One thing that they are consistent with in Friday Night Lights is how they illustrate the symbolic importance football has on a community like Dillon. It provides escapism, entertainment, unity and town pride, but the manner in which they juxtaposed an often unforgiving reality with the occasional manufactured exuberance of football glory was quite possibly the non-HBO highlight of the TV season.
Landry heads out for his study date (this seems platonic enough yet leaves open the possibility for intimacy, doesn’t it?) and is having car problems. At that very moment it starts to rain. Tyra runs into the restaurant where she is meeting Landry and is greeted by some random patron who asks her why she isn’t at the game. We discover why he isn’t soon enough.

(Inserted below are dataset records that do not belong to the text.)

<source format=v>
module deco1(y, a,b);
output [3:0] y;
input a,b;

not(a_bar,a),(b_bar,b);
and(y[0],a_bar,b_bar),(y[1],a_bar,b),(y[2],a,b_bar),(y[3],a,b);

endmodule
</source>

The next five minutes are horrifying, inspiring, celebratory and depressing. As the scenes intersect between Tyra waiting for Landry in teh restaurant to a beautifully shot sloppy football game. Initially we see Tyra heading out to her car when she determines Landry isn’t showing where random guy follows her, we cut too more engaging football scenes then back to the random guy screaming at Tyra that she forgot her notebook and him slugging her in the face and dragging her into the front seat of his pickup truck (this is why I do not own a pickup truck, aesthetically, they can be appealing, but I do not want this stigma attached to me) to Dillon scoring a first half ending touchdown.

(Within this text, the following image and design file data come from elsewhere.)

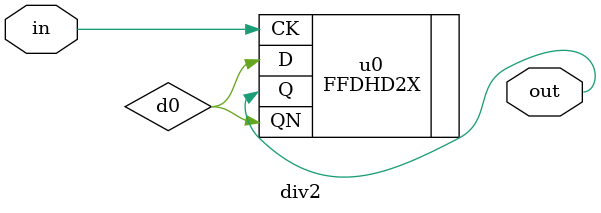
<source format=v>

module div2(
input		in,
output		out
);

wire d0;
//*********************************************************************
//
// D flip flop
//
//*********************************************************************
FFDHD2X u0(.CK(in), .D(d0), .Q(out), .QN(d0));


//********************************************************************************
//
// END of Module
//
//********************************************************************************
endmodule

</source>
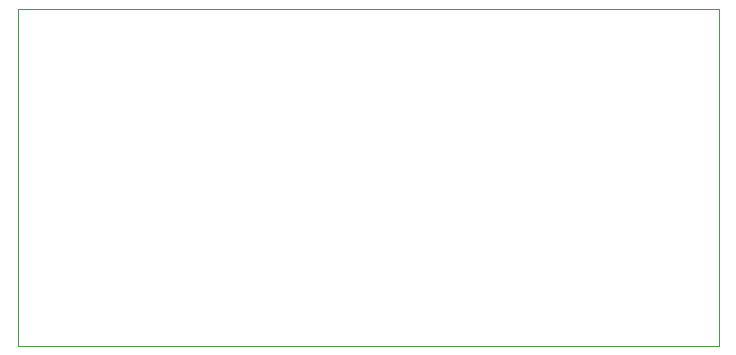
<source format=gbr>
%TF.GenerationSoftware,KiCad,Pcbnew,7.0.9*%
%TF.CreationDate,2023-12-22T17:01:32-08:00*%
%TF.ProjectId,Blinker5,426c696e-6b65-4723-952e-6b696361645f,n/c*%
%TF.SameCoordinates,Original*%
%TF.FileFunction,Profile,NP*%
%FSLAX46Y46*%
G04 Gerber Fmt 4.6, Leading zero omitted, Abs format (unit mm)*
G04 Created by KiCad (PCBNEW 7.0.9) date 2023-12-22 17:01:32*
%MOMM*%
%LPD*%
G01*
G04 APERTURE LIST*
%TA.AperFunction,Profile*%
%ADD10C,0.100000*%
%TD*%
G04 APERTURE END LIST*
D10*
X104100000Y-57400000D02*
X163400000Y-57400000D01*
X163400000Y-85900000D01*
X104100000Y-85900000D01*
X104100000Y-57400000D01*
M02*

</source>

Tyra pushes in the car lighter while her attacker fumbles around with her clothes and eventually fends him off when she jams the thing in his eye and runs out the drivers side door. When he attempts to follow her she slams his arm with the car door multiple times before he runs out the passengers side door into the night. Just at this moment Landry shows up and realizes its a little peculiar for her to be standing in the pouring rain and she just collapses into him, devastated. The only thing that makes this more depressing is the fact that the car lighter would have been useless because the car itself wasn’t turned on.
Dillon ends up winning the game on a TD scramble by Saceran and it manages to feel insignificant. Tyra and Landry sit in the resturaunt and he is probably more frightened than she is, as he comforts her as much as he could possibly understand how. At the post-game on field celebration:
Julie tackles Matt and what she says is so unbelievably generic I refuse to even quote on this website (she does that frequently).
Taylor compliments Street on the noticeable improvement in Saceran’s play and suggests, “Have you ever considered coaching?”.
Waverly and Smash’s mother talk casually (i.e. not about bi-polar disorder) and Smash celebrates with both of them.
Riggins’ lady friend and her kid approach him and the kids asks, “Are you spending the night again?” and he replies somewhat surprised by his candor, “Umm, I know were going to state”. Great recovery, Tim.
And one of the bigger editing lapses in this series, virtually all of the players jerseys were spotless in this scene. They just finish a football game in the first hurricane west Texas has ever witnessed, and these things look like they had been hanging in a locker for the past two hours.
Minus a couple meticulous criticisms, you can probably tell by how much I wrote that this was one of the more emotionally invested episodes of the season. I have tremendous expectations for tonight and am adamantly looking forward to it.